Unfortunately, we get an error when trying this because I mis-typed the IP address for my Kali machine in rev.php. My bad.

When fixing this, starting a netcat listener, and sending the request again, we get a successful reverse shell connection as the www-data user.

To start out, I transferred the privilege escalation checker linpeas.sh to the machine from mine using a Python web server, made it executable, and ran it.

This is a really nice script that checks common privilege escalation vectors, common misconfigurations, etc. and color codes them based on their usefulness. Unfortunately, it didn’t come back with anything very useful and neither did several other things I looked around at.

At this point, I remembered we found credentials for three users earlier and wanted to try them for the machine, but SSH wasn’t enabled. I was able to log in with kent’s credentials, but found nothing useful in his home directory and no interesting additional permissions. Mike’s credentials didn’t work, but kane’s did and he had an interesting file in his home directory named “msgmike” that was owned by mike.

The “msgmike” file is also set to be executable and when using hexdump on it we can see it’s calling cat on a file in Mike’s directory.
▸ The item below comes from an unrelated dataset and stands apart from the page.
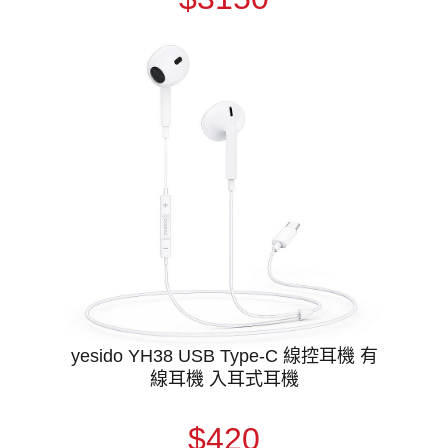
yesido YH38 USB Type-C 線控耳機 有
線耳機 入耳式耳機
$420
Running the file shows the same thing, but gives an error that the text file it’s trying to read doesn’t exist. However, the script doesn’t appear to be using the fully qualified path for cat, i.e. /usr/bin/cat, which means we might be able to hijack the functionality by editing the PATH variable.

First, I created a new file in kane’s directory that simply calls /bin/bash to essentially open a new shell as whichever user runs it, then made it executable.

Next, we need to modify the path to have it check kane’s directory for our new cat file before it checks /usr/bin. After the change, we see it should read the PATH variable from left to right and check kane’s home directory before anything else, thus calling our version of cat when we run the msgmike file. Executing the file we see that it works and we are put into a new shell as the mike user.

Now that we can access mike’s directory, we see another interesting file named “msg2root” that appears to echo a string into /root/message.txt. A quick test shows that we can use this file to run multiple commands as root by terminating each with a semi-colon. The second image below shows us creating a test file in mike’s directory that is listed as being owned by root.

The way I ended up abusing this was by creating and compiling a file that just runs setuid(0), setgid(0), then runs bash as user ID 0 (root). Once the file had been transferred to mike’s directory, I called msg2root again and passed it commands to change the owner to root and then set it as an SUID file executable, allowing all users to run it as the file owner. Running it immediately puts us into a shell as root.

After doing it this way first, it occurred to me that there was a much simpler way of doing it without needing another file. After changing the path back to its original state, running the file and passing “;/bin/sh” puts us into a shell as root as well.

And that’s that. We have root access and can read the flag.

Recommendations:

• The only real recommendation here would be to not leave developmental code on a production website if it is not properly implemented or at least leave it commented out so it is not potentially functional.
• The rest of the box was fun, but not incredibly realistic so not much point making recommendations there.